Entende-se por violência simbólica a imposição de certas significações, sendo estas tidas como “legítimas”, que geram uma agressão abstrata — mas que podem validar e basear violências na prática —, tendo em vista que é caracterizada por ações já inseridas em nossas categorias de entendimento, ou seja, são consideradas naturais. Ou seja, tal violência é uma forma de demonstrar como certas autoridades, bem como seus poderes são naturalizados, fazendo com que haja uma aceitação dos grupos dominados, não de uma maneira consciente, mas sim de forma submissa e pouco racionalizada. Dessa forma, entende-se a dominação masculina como uma forma específica de violência simbólica e que afeta as mulheres até os dias de hoje.
Nesse contexto, o caso do trote na UNIFRAN é um caso explícito de violência simbólica e que, apesar de não gerar danos físicos, é responsável pela manutenção de uma sociedade desigual, sexista, misógina e violenta para as mulheres.
Ademais, cabe ressaltar que, como tal violência é naturalizada e, muitas vezes, imperceptível — já que faz parte das condutas quase automáticas dos indivíduos —, o Habitus tem grande importância em seu fortalecimento. Como o Habitus consiste na concretização de valores passados aos indivíduos por meio do grupo em que se relacionam — como família, amigos e escola —, nota-se o papel importantíssimo de certas instituições e, majoritariamente, daquelas referentes ao ensino. Nesse sentido, sabe-se que o machismo é uma das principais características da sociedade e, por consequência, está inserido em cada capilar desse grande organismo, ou seja, torna-se estrutural. Devido a essa característica, os indivíduos são formados em instituições educacionais fundadas em preceitos de violência de gênero e desigualdade, o que legitima e naturaliza comportamentos como aquele notado no trote.

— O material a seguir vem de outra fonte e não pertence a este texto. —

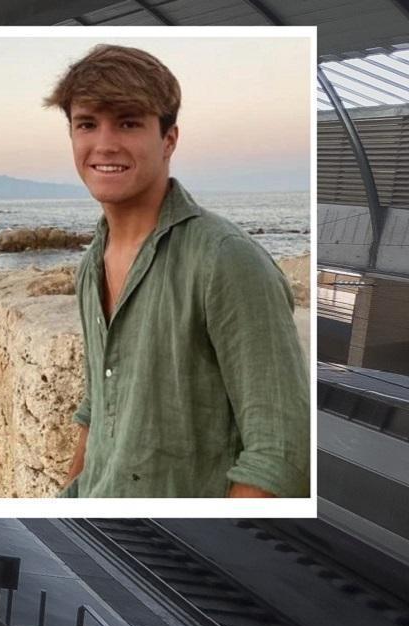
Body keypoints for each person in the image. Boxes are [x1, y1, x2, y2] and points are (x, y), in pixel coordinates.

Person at [43, 45, 309, 498]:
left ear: (169, 140)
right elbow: (101, 405)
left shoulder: (224, 260)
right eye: (87, 124)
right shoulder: (91, 263)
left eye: (128, 122)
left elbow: (280, 451)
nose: (104, 144)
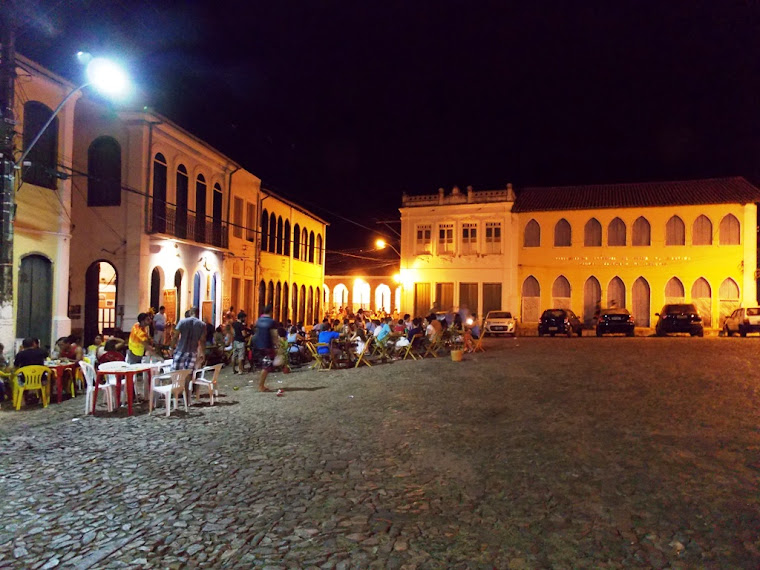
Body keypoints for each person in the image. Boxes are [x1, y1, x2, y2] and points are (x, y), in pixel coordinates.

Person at [171, 307, 207, 372]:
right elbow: (202, 340)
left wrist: (171, 348)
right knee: (188, 372)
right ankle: (187, 382)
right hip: (193, 351)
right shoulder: (202, 325)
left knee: (175, 372)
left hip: (181, 350)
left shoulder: (182, 322)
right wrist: (203, 353)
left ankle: (176, 382)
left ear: (190, 312)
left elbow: (175, 336)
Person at [252, 304, 277, 392]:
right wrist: (277, 346)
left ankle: (261, 385)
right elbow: (274, 335)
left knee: (264, 365)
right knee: (266, 367)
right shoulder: (272, 322)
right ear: (271, 312)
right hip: (267, 346)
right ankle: (261, 386)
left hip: (258, 346)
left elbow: (255, 331)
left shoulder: (258, 320)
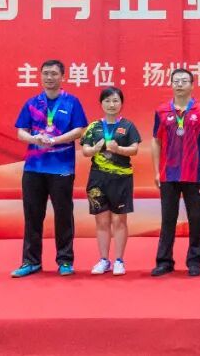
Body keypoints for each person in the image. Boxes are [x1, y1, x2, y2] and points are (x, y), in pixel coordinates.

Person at [11, 59, 89, 278]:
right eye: (45, 73)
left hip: (61, 168)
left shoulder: (72, 102)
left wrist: (56, 140)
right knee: (32, 216)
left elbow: (80, 130)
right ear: (40, 76)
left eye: (54, 73)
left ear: (62, 76)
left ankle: (65, 260)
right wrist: (34, 138)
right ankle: (31, 261)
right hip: (34, 168)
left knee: (63, 215)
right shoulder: (32, 102)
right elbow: (21, 132)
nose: (49, 77)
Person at [150, 68, 200, 277]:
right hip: (168, 174)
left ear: (192, 85)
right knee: (167, 220)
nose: (179, 84)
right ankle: (164, 261)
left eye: (184, 81)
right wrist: (156, 171)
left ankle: (195, 261)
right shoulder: (162, 111)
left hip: (194, 174)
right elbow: (155, 141)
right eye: (176, 81)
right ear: (171, 84)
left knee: (196, 220)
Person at [80, 87, 141, 276]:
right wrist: (95, 149)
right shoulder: (93, 127)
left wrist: (118, 149)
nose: (111, 105)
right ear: (101, 104)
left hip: (121, 179)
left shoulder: (128, 126)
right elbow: (85, 151)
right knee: (102, 220)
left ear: (121, 103)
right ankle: (104, 260)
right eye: (107, 101)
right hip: (98, 178)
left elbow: (134, 149)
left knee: (119, 220)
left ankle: (119, 260)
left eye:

À vista disso, apesar da ação movida pelo Ministério Público contra Matheus Gabriel Braia — sendo que este contestou, utilizando argumentos rasos e também de caráter machista, como o fato de ter amigas e irmã presentes no trote e que tal ato é cultural nas universidades —, o juiz considerou a ação improcedente, visto que, segundo tal agente da lei, “a responsabilidade civil demanda dolo ou culpa, dano e nexo causal, os quais estão ausentes no presente caso”. Ou seja, embora seja um caso de violência simbólica explícita e que poderia acarretar numa violência prática, o próprio Direito, como instituição social, não reconheceu a imposição, na verdade, ilegítima e agressiva às mulheres. Sendo assim, percebe-se nesse julgado a forma como a sociedade lida com certas hierarquias e disposições de poder, as aceitando, muitas vezes, passivamente devido à tradição e ao Habitus, bem como pelas violências imperceptíveis que geram desigualdades e agressões maiores.